From Newsbusters:
"Gospel of Judas" Coverage Betrays Media's Lack of Theological Literacy
Posted by Tim Graham on April 9, 2006 - 07:25.
Friday's enraptured major-media roll-out of a purported "Gospel of Judas," which claims that Judas was actually Christ's best buddy, betraying him only so he could slip out of his awful human body, drew harsh words from conservative bloggers. At The Volokh Conspiracy, media critic David Kopel whacked away (Hat tip: Instapundit):
This Friday's coverage of the so-called "Gospel of Judas" in much of the U.S. media was appallingly stupid. The Judas gospel is interesting in its own right, but the notion that it disproves, or casts into doubt, the traditional orthodox understanding of the betrayal of Jesus is preposterous...
Suppose that sometime around the year 3,800 A.D., someone wrote a newspaper that began: "According to a recently-discovered document, which appears to have been written sometime before 1926, Benedict Arnold did not attempt to betray George Washington and the American cause, as is commonly believed. Rather, Benedict Arnold was acting at the request of George Washington, because Washington wanted Arnold to help him create a dictatorship of the proletariat and the abolition of private property."
A reader who knew her ancient history would recognize that the newly-discovered "Arnold document" was almost certainly not a historically accurate account of the relationship between George Washington and Benedict Arnold...
In the March 2 issue of USA Today, ancient Egyptian documents expert James Robinson correctly predicted that the owners of the Judas Gospel manuscript would attempt to release it to coincide with the publicity build-up for "The DaVinci Code" movie, but explained that the "gospel" was part of a genre of pseudo-gospels from the second century onward, in which the authors simply made up the stories. In contrast, virtually all serious scholarship about the canonical gospels (Matthew, Mark, Luke, and John) believes that they were written much closer to the events they describe--sometime in the first century a.d.
The influential Christian bishop Irenaeus, in his treatise Against Heresies, written in 180 a.d., denounced the Gospel of Judas as the product of a gnostic sect called the Cainites. (Book 1, ch. 31, para. 1.)
It's doubtful that network TV producers were paging through their dog-eared copies of Ireneaus to assemble their good-Judas stories. Catholic apologist and blogger Mark Shea suggested the roll-out displays the theological illiteracy of the media and our culture in general:
In a culture so theologically and historically illiterate as ours--a culture that takes the Da Vinci Code with utmost seriousness--it goes without saying that the selfsame people who are exacting to a degree when it comes to the canonical gospels will drink in the Gospel of Judas without a dram of critical thought. You've seen it all before. "Mark place two angels at the tomb, but Matthew only notes one! The witnesses are hopelessly contradictory and worthless!" Likewise, if you point to the overwhelming testimony of the early church on the apostolic origins of the four gospels, you get nitnoid "analyses" of this or that Greek word which somehow is supposed to prove that the gospels are fabrications without any relation to the apostolic testimony.

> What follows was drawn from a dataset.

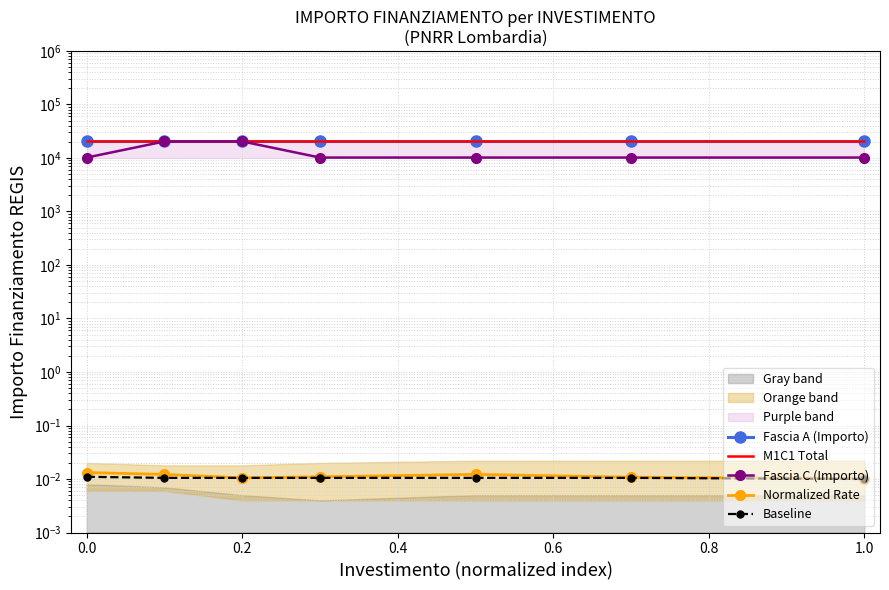

Is the value of Fascia A (Importo) at 0.8 greater than the value of M1C1 Total at 1.0?

Yes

But when somebody drags out an *obvious* second century document bearing every earmark of a typical gnostic school of thought (Jesus jabbering about "the man that clothed me" and all the typical stuff that went with the whole "spirit=good/body=bad" mindset so foreign to both Jesus and the apostles, credulous gulls in the MSM are ready to treat the notion that this is a genuine record of an eyewitness as settled fact.

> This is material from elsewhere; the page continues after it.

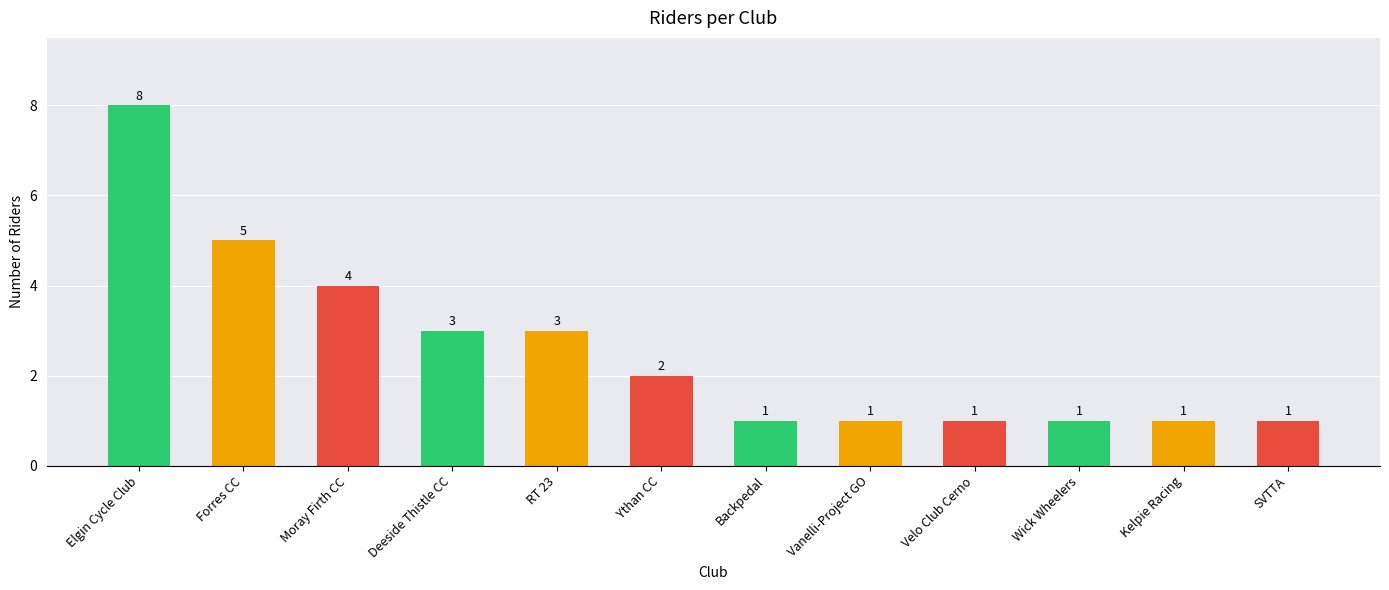

Are the bars grouped side by side (vs. stacked)?

No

The most hilarious irony of all of this is that many of the hedonists and "sacred feminists" who are so eager for the gnostic Jesus would not want to have touched a real gnostic with a barge pole. After all, when your religious theory tells you that matter is a prison and women are the means by which spirit is imprisoned in matter, this tends to give rise to a rather low view of women.
One of the great favors some historian is going to have to do us all one day will be to compare the status of women in the early Church, not with the ludicrous notions of the Idealized Pre-Christian Sacred Feminine Paganism of Dan Brown and his research drudgewench Blythe, but with the average life of women in pre-Christian paganism and Judaism. I have no illusion that the lot of women vastly improved with the dawn of the gospel, just as the lot of slaves did not not immediately improve. But the notion that everything was just peachy for women until the Evil Church suddenly instituted patriarchy and crushed Woman underfoot is something that, well, only a culture as historically and theologically illiterate as ours could believe.